3. Westbay Community Associates is also involved in San Francisco Bay Area litigation. It asks this court to limit its consideration of early patents to land situated on Tomales Bay and, because of the pending litigation, not to consider patents to lands situated on San Francisco Bay.

4. There has been sufficient confusion already engendered in this lawsuit. After the first Court of Appeal opinion herein the Los Angeles Metropolitan News, Sept. 16, 1969, headlined its new release thereon "Patent Title to Tidelands Unrestricted." See also, critique by Professor Joseph L. Sax, The Public Trust Doctrine in Natural Resource Law: Effective Judicial Intervention (1970) 68 Mich. L. Rev. 473, 530-531.

5. California acquired title to the navigable waterways and tidelands by virtue of her sovereignty when admitted to the Union in 1850. (Borax, Ltd. v. Los Angeles (1935) 296 U.S. 10, 15-16.) This title is different in character from that which the state holds in lands intended for sale. (Illinois Cent. R.R. v. Illinois (1892) 146 U.S. 387, 452; Oakland v. Oakland Waterfront Co. (1897) 118 Cal. 160, 208-209.) The state holds tidelands in trust for public purposes, traditionally delineated in terms of navigation, commerce and fisheries. (City of Long Beach v. Mansell (supra) 3 Cal. 3d 362, 482.)

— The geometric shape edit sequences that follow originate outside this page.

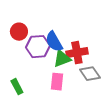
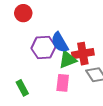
red circle: (19, 32) -> (23, 13), moved

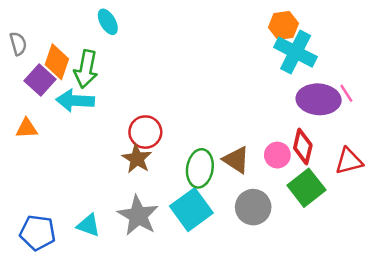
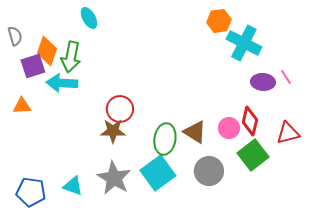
orange hexagon: (283, 25) -> (219, 21), moved
purple square: (40, 80) -> (33, 66), turned 30
purple ellipse: (319, 99) -> (263, 82), size x0.7
brown star: (137, 159) -> (113, 131), turned -30

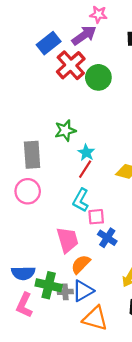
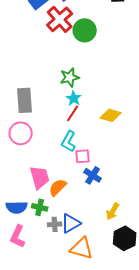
green star: (65, 130) -> (70, 77), moved
pink trapezoid: (67, 240) -> (40, 177), moved
orange semicircle: (81, 264) -> (58, 187), moved
green cross: (49, 285) -> (40, 207), moved, size x0.7

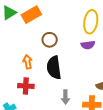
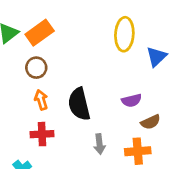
brown circle: (50, 40) -> (36, 68), moved
purple semicircle: (88, 45) -> (132, 100), moved

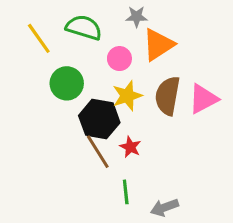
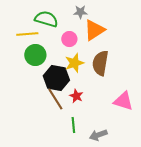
yellow line: (39, 38) -> (27, 34), moved, turned -60
pink triangle: (203, 99) -> (123, 101), moved, turned 45

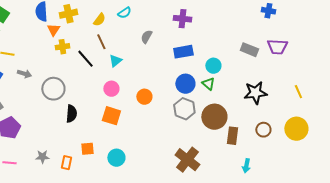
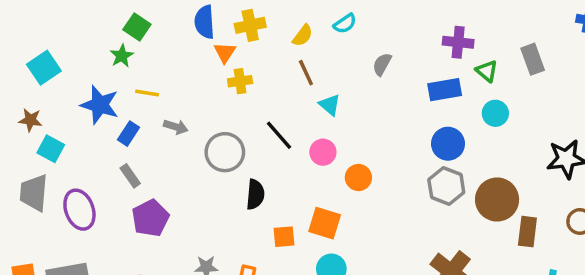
purple cross: (182, 19) -> (458, 42), moved
gray rectangle: (249, 50) -> (533, 59), moved, turned 48
black line: (85, 59) -> (279, 135), moved
cyan triangle: (115, 61) -> (330, 105), turned -40
green triangle: (208, 84) -> (487, 71), moved
orange circle: (144, 97) -> (358, 178), moved
orange square: (111, 116) -> (325, 223), moved
orange square: (87, 149) -> (284, 237), moved

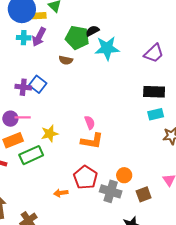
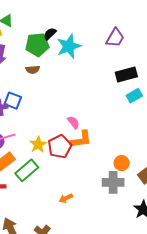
red pentagon: (85, 177) -> (60, 147), moved, turned 30

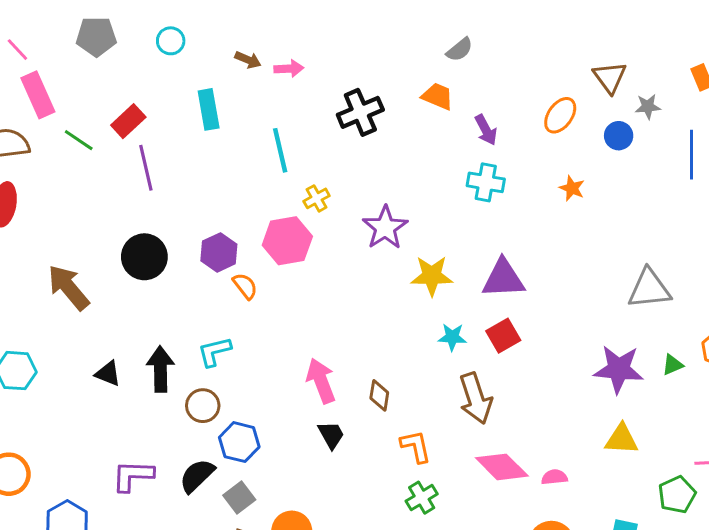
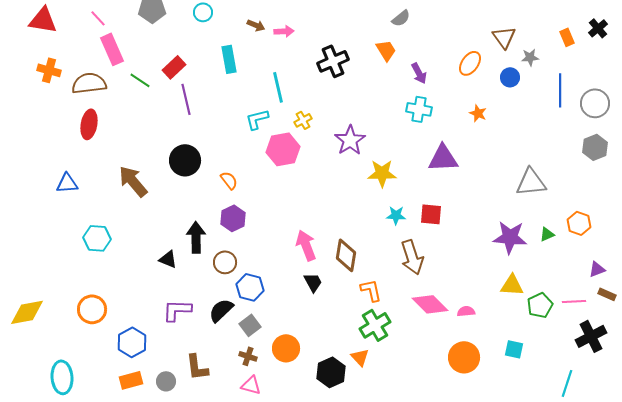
orange trapezoid: (438, 96) -> (386, 50), turned 35
purple hexagon: (219, 252) -> (233, 218), moved
purple triangle: (503, 279) -> (443, 158), moved
orange semicircle: (245, 286) -> (229, 180), moved
red square: (503, 336) -> (431, 214), turned 35
cyan L-shape: (214, 352) -> (257, 119), moved
black triangle: (108, 374) -> (168, 259), moved
brown diamond: (379, 395) -> (346, 255), size x1.5
green pentagon: (677, 495) -> (540, 305), moved
green cross: (422, 498) -> (375, 325), size x1.4

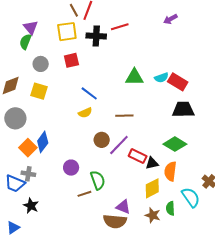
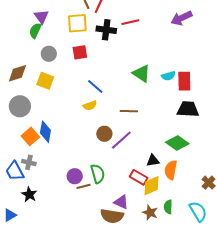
purple arrow: (170, 19) -> (181, 18), size x1.5
green triangle: (134, 77) -> (141, 73), turned 30
red rectangle: (178, 82) -> (184, 81), turned 54
blue diamond: (43, 142) -> (45, 132), turned -30
red rectangle: (138, 156) -> (139, 177), moved
purple circle: (71, 168) -> (75, 176), moved
blue trapezoid: (15, 183) -> (15, 171), turned 35
cyan semicircle: (191, 197) -> (198, 211), moved

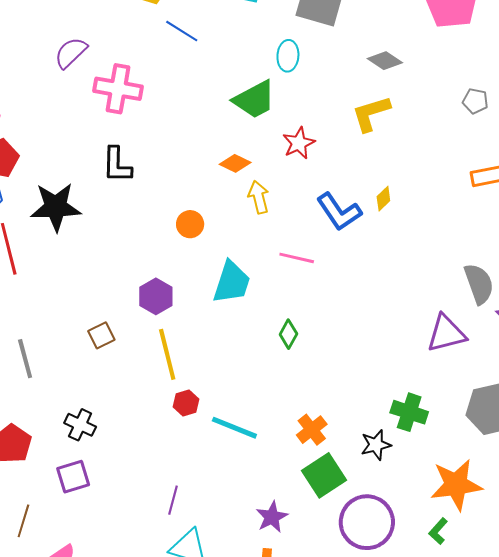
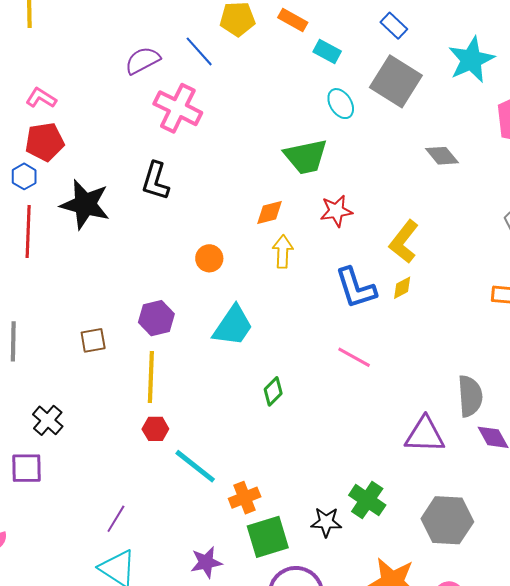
blue line: (182, 31) -> (199, 51), moved
cyan ellipse: (288, 56) -> (341, 104), moved, turned -52
yellow L-shape: (371, 113) -> (404, 242), moved, turned -51
orange diamond: (235, 163) -> (269, 213), turned -56
pink line: (297, 258) -> (354, 357), moved
orange cross: (312, 430) -> (245, 498), moved

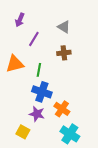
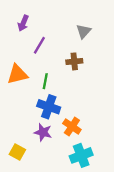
gray triangle: (64, 27) -> (84, 31), moved, turned 40
yellow square: (23, 132) -> (17, 152), moved
cyan cross: (70, 134) -> (81, 155), turned 36

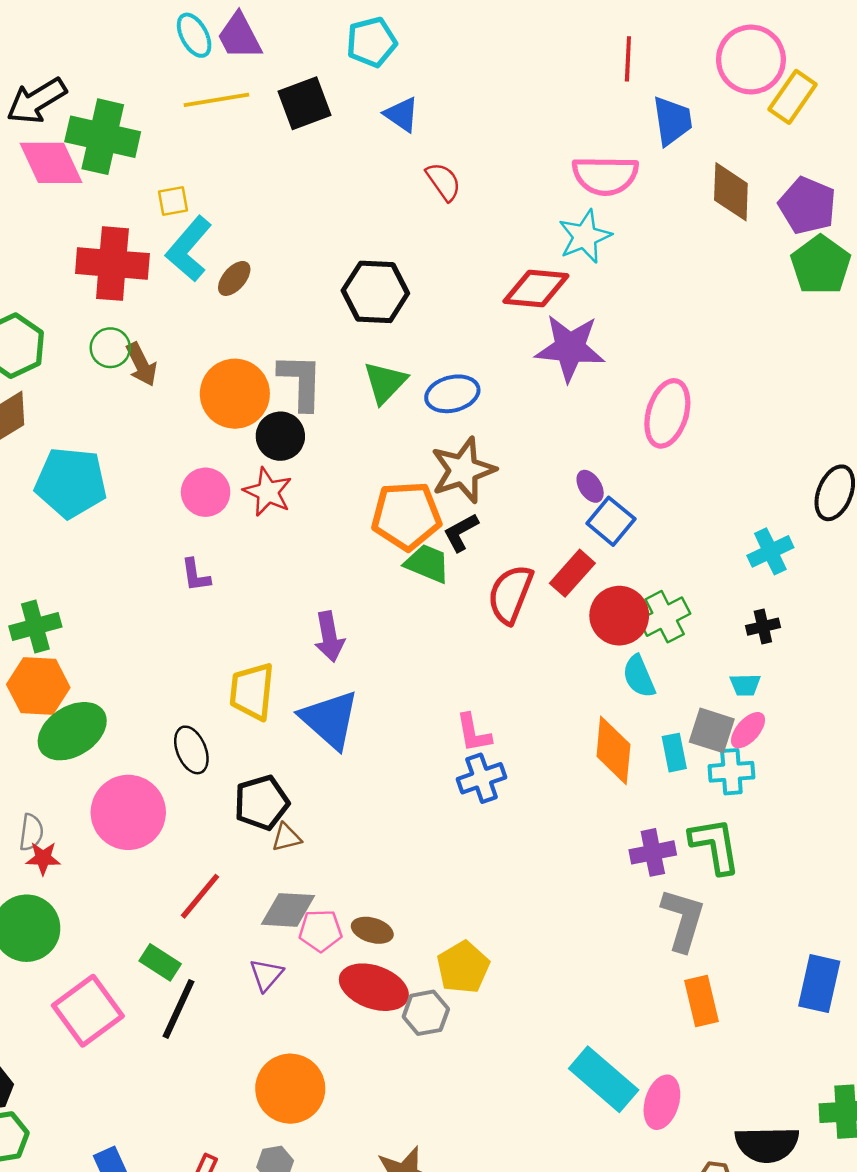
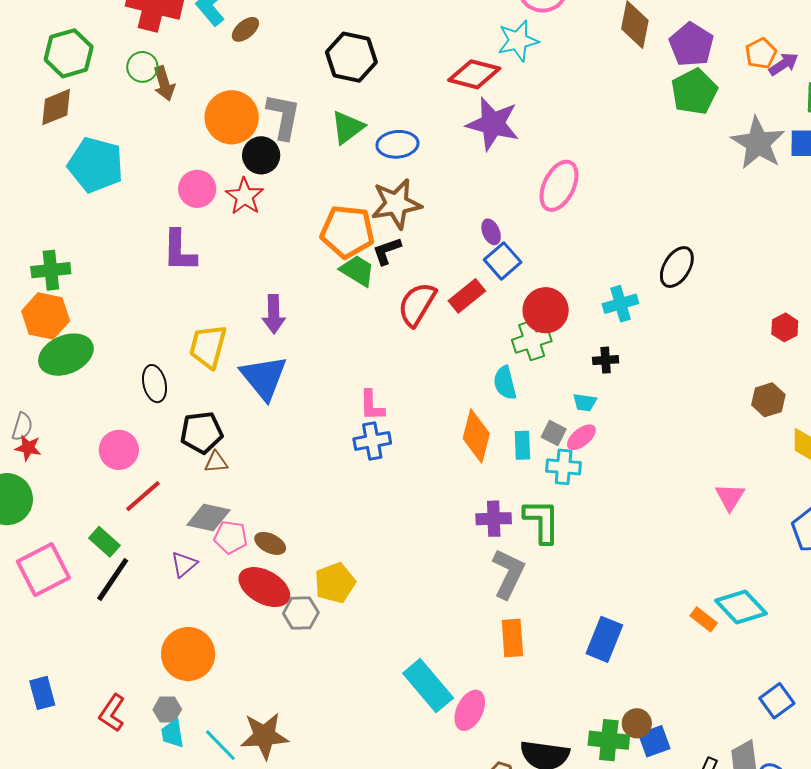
purple L-shape: (196, 575) -> (179, 251), size x1.6
red circle: (619, 616) -> (546, 310), moved
gray square: (712, 730) -> (554, 433), size x0.7
pink circle: (128, 812) -> (119, 450), moved, size x0.7

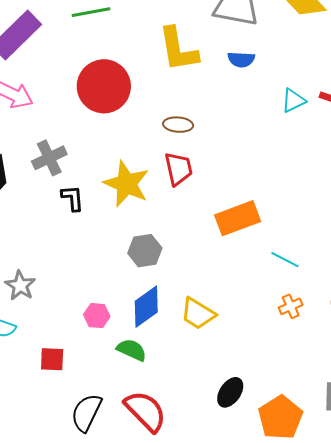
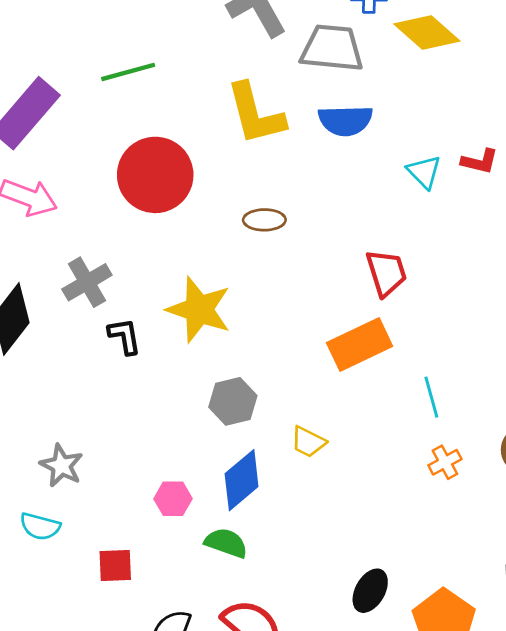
blue semicircle: (241, 59) -> (345, 121), size x1.4
cyan triangle: (294, 100) -> (424, 172), turned -44
red trapezoid: (179, 169) -> (386, 273), moved
cyan line: (285, 260) -> (431, 397), turned 52
yellow trapezoid: (198, 314) -> (308, 442), moved, size x0.7

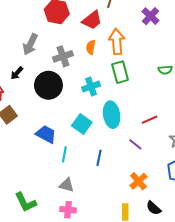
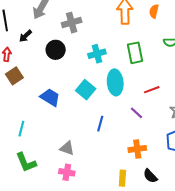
orange semicircle: (91, 47) -> (154, 11), moved
green rectangle: (120, 72) -> (135, 53), moved
black circle: (48, 85) -> (56, 50), size x0.7
cyan line: (64, 154) -> (21, 129), moved
orange cross: (138, 181) -> (137, 149), turned 30

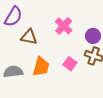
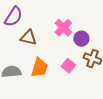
purple circle: (93, 36) -> (81, 39), moved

6. (Stats. 1867-68, p. 507.) The Act of March 28, 1868 is distinguishable from the Act of March 30, 1868 and the amendatory Act of April 1, 1870 (Stats. 1867-68, p. 716; Stats. 1869-70, p. 541.) The latter were enacted in aid of navigation and for the purpose of providing for the improvement of designated parts of San Francisco Bay and they operated to free such tidelands from the public trust. (Knudson v. Kearney (1915) 171 Cal. 250, 252-253; Alameda Conservation Ass'n v. City of Alameda (1968) 264 Cal.App.2d 284, 287.) Some of the cases upholding the authority of the state to make an absolute disposition of tidelands consistent with the public trust are reviewed in People v. California Fish Co. (1913) 166 Cal. 576, 585-586, and City of Long Beach v. Mansell, supra, 3 Cal. 3d 362, 483-486.